The mayor believes security can be built in other ways, though, and there are seemingly few restrictions on his community's expansion. "In the next five years, we'll build neighborhoods between Jerusalem and Maale Adumim and you won't even know you're leaving Jerusalem," he says. These neighborhoods, along with the barrier, form what Israel calls the "Jerusalem Envelope."

Another 2,000 units planned for the settlement's eastern edge will extend its reach toward the West Bank city of Jericho.

For Kashriel, the impetus to build on the West Bank side of Jerusalem amounts to a case of "us or them." "If Maale Adumim wasn't built 23 years ago, there would be one big belt of Palestinian towns around the east of Jerusalem," he says.

While the barrier and Israeli housing regulations are converging to squeeze Palestinians out of Jerusalem, the Maale Adumim expansion project - named "E1" and deemed a top priority by the Defense Ministry - will effectively block any future Palestinian state from attaining easy access to Jerusalem, says Jeff Halper, coordinator for ICAHD.

"Jerusalem is being transformed from a city into a region that cuts the West Bank into north and south islands," he says. "E1 is the key to dividing and controlling the West Bank."

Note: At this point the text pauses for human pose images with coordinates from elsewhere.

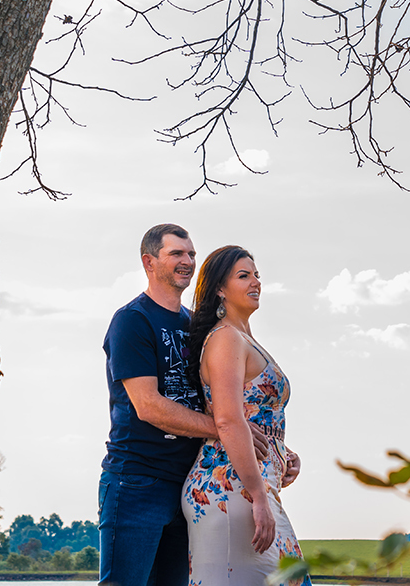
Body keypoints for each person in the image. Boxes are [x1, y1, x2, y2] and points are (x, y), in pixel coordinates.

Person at [99, 224, 285, 586]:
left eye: (191, 254)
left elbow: (225, 404)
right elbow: (148, 406)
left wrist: (275, 449)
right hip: (137, 480)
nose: (188, 261)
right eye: (176, 253)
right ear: (149, 262)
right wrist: (231, 432)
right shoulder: (133, 321)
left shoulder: (197, 326)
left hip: (188, 480)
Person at [182, 245, 309, 586]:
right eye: (243, 276)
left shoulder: (242, 339)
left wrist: (283, 453)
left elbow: (254, 414)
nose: (255, 282)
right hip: (232, 490)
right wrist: (258, 497)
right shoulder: (225, 339)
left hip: (253, 489)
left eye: (256, 275)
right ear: (220, 289)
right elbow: (227, 419)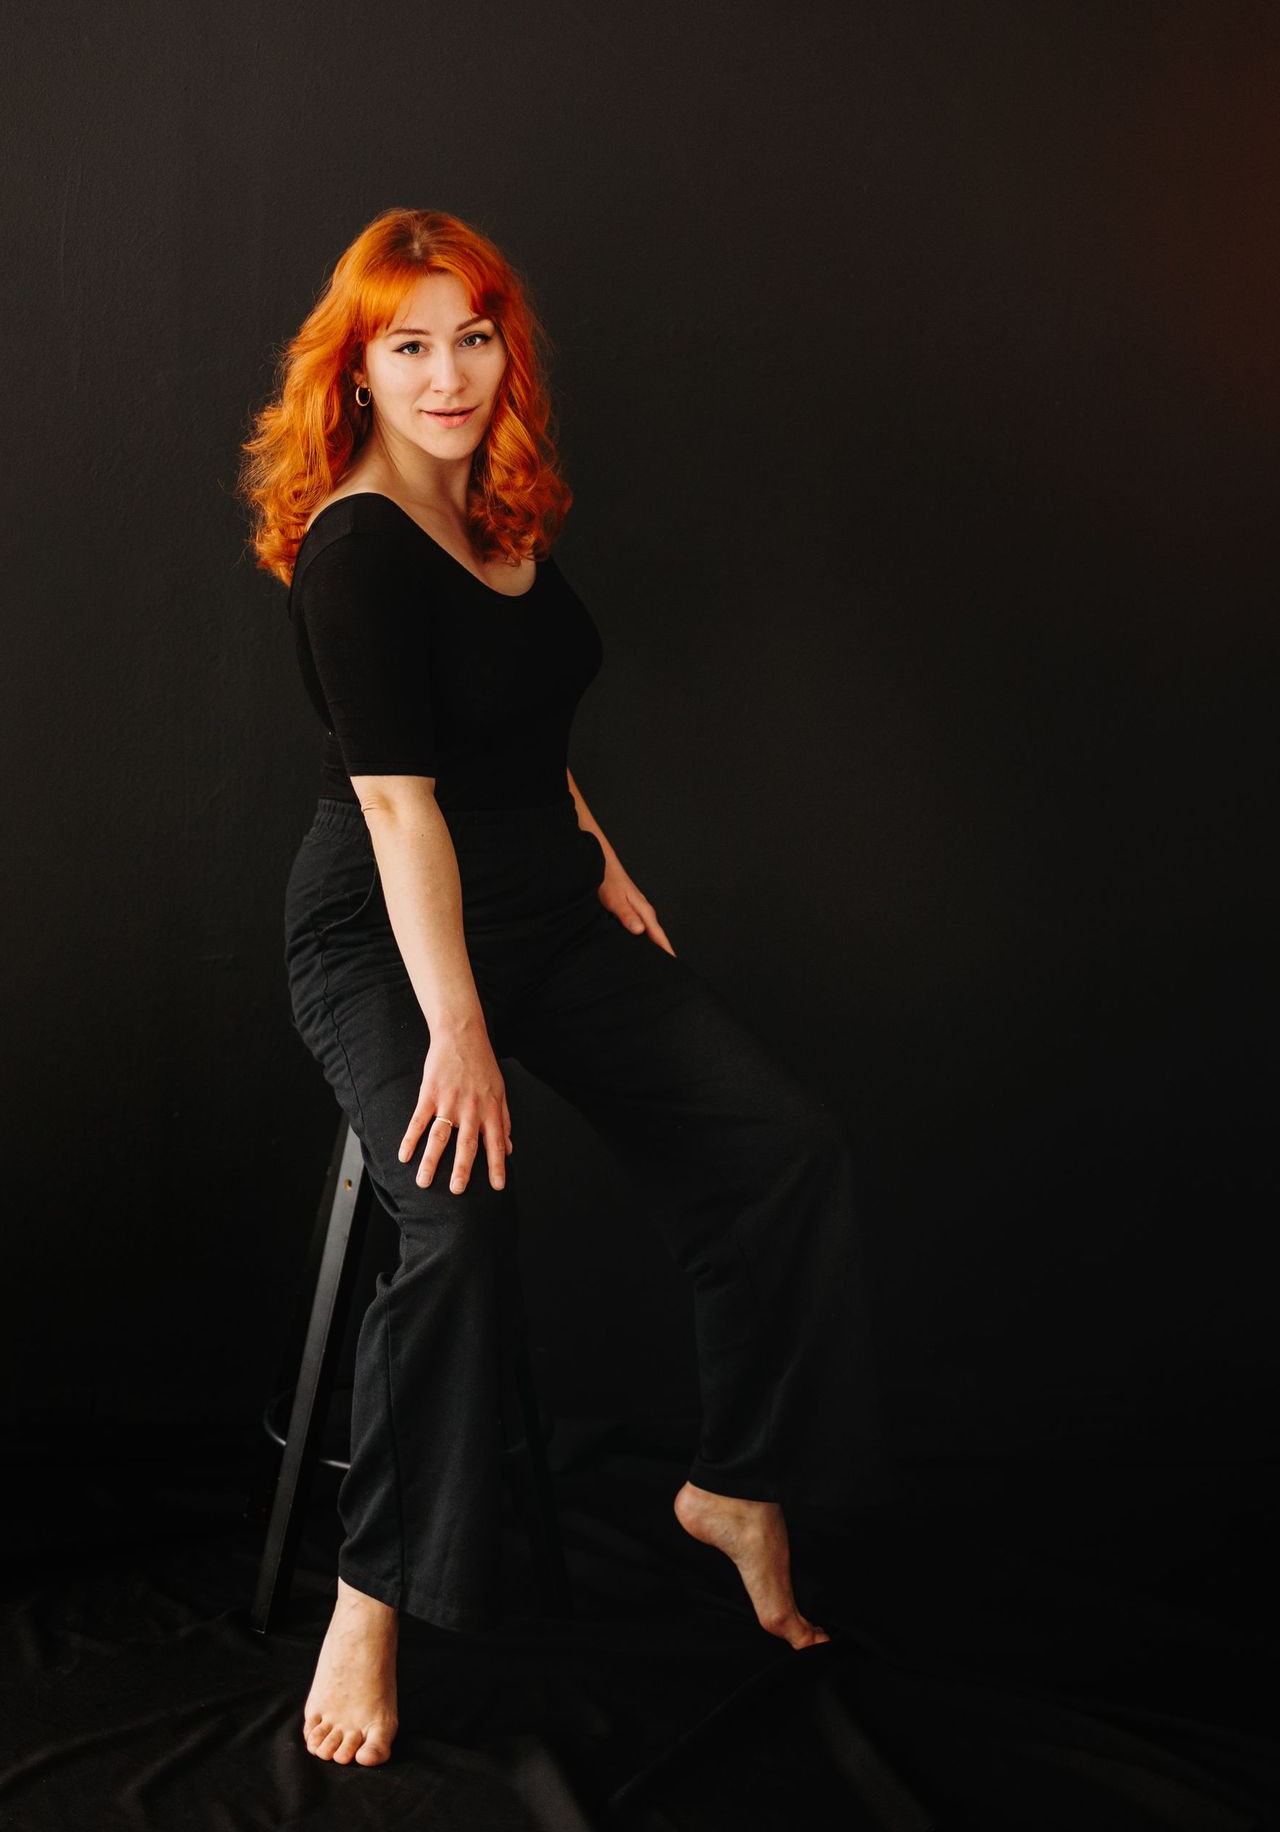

Seideman likens Israeli policy in and around East Jerusalem to Russian Matryoshka dolls. "It's about containment, within containment, within containment," he says of the barrier, the settlements, the E1 plan and the roads that ring East Jerusalem. "Every time the Palestinians turn around they bump into something. You think you're finished with one doll and you get another."

The image of imprisonment resonates bleakly for Jamal Dirawi. The border police no longer rob him of sleep - a court appeal put a temporary stop to the raids - but anxiety keeps him awake now.

"We have the advantage of our families and houses, but we're becoming prisoners on our own land," he says. He's sitting under a leafy almond tree in his front yard surveying the village's golden-green hills. He used to tell visitors proudly of an Israeli journalist's description of Nu'man as "Eden." Now it is becoming something altogether different.

The water and electricity haven't been shut off yet, but the army confiscated 36 acres of land this month and began the final barrier section around his village last month. A political consultant for the Palestinian Authority, Dirawi sounds increasingly worn out. "It's a matter of days before life shuts down here, they're squeezing us out of this place," he says. "We don't know yet if they're going to build us a gate to get in and out."

His 6-year-old daughter wobbles by on her bike and training wheels. He worries about what to say on the day the barrier cuts her off from her school in a neighboring village. It's easier to find words for the adults around him. "We're going to stay," he says. "We're not leaving." He says it again, perhaps to convince himself as much as his listeners, and then adds an afterthought. "We have no place to go."